Бабушка молчала и глубоко дышала носом, словно спала. Потом повернулась, чтобы лечь поудобнее.
— У тебя что-то болит?
Она тронула живот.
— Вот тут… Ни на минуту не отпускает. Мне жаль, что ты видишь, как я страдаю. Как это паршиво — умирать так вот… — Она с трудом произносила слова, словно отыскивала их в пустой коробке.
— Нет, ты не умираешь, — проговорил я, глядя на судно с желтой мочой.
Она улыбнулась:
— Нет, еще не умираю. Это мое тело не хочет уходить. Не хочет понять, что настал конец.
Я думал сказать ей, что мне нужно бежать, но не посмел. Я посмотрел на одежду на стойке-вешалке: синяя юбка, белая блузка, темно-красная кофта.
Она больше никогда не наденет все это сама, подумал я. Ее оденут в эту одежду, чтобы положить в гроб.

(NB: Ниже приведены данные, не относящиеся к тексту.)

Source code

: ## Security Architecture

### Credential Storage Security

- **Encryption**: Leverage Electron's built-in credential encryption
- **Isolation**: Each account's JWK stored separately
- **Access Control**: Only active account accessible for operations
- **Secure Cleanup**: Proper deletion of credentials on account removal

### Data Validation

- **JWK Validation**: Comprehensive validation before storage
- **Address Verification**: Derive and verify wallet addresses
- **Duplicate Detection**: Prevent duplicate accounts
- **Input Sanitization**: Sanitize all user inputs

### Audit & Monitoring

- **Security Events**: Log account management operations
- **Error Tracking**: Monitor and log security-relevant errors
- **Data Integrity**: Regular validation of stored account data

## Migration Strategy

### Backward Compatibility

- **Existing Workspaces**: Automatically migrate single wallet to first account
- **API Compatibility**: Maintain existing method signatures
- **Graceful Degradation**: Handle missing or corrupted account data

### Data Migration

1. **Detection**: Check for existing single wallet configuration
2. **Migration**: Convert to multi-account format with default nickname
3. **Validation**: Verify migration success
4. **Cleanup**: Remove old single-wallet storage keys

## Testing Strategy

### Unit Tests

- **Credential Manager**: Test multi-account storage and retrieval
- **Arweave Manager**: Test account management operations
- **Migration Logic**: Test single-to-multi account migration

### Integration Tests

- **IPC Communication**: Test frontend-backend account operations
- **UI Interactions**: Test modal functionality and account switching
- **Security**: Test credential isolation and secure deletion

Я посмотрел на люстру с матовым стеклом на медном стержне, свисавшую с потолка. Почему эта комната так безобразна? Человек должен умирать в очень красивой комнате. Я умру в своей.
— Бабушка, мне надо идти… — Мне хотелось обнять ее. Наверное, это будет последний раз. Я спросил: — Можно тебя обнять?
Бабушка открыла глаза и кивнула.
Я осторожно обнял ее, прижавшись лицом к подушке и ощутив острый запах лекарств, мыла от наволочки и резкий запах бабушкиной кожи.
— Мне нужно… Мне нужно идти заниматься. — Я поднялся.
Она взяла меня за руку и вздохнула:
— Расскажи мне что-нибудь… Лоренцо. Это отвлечет меня.
— А что, бабушка?
— Не знаю. Что хочешь. Какую-нибудь красивую историю.
— Прямо сейчас?
Оливия ждала меня.
— Если не можешь, не надо…
— А настоящую историю или выдуманную?
— Выдуманную. Перенеси меня куда-нибудь отсюда.
Одна такая история у меня и в самом деле была в запасе. Я придумал ее однажды утром в школе. Но все свои истории я держал при себе, потому что, когда начинал рассказывать, они сразу же увядали, словно срезанные полевые цветы, и уже больше не нравились мне.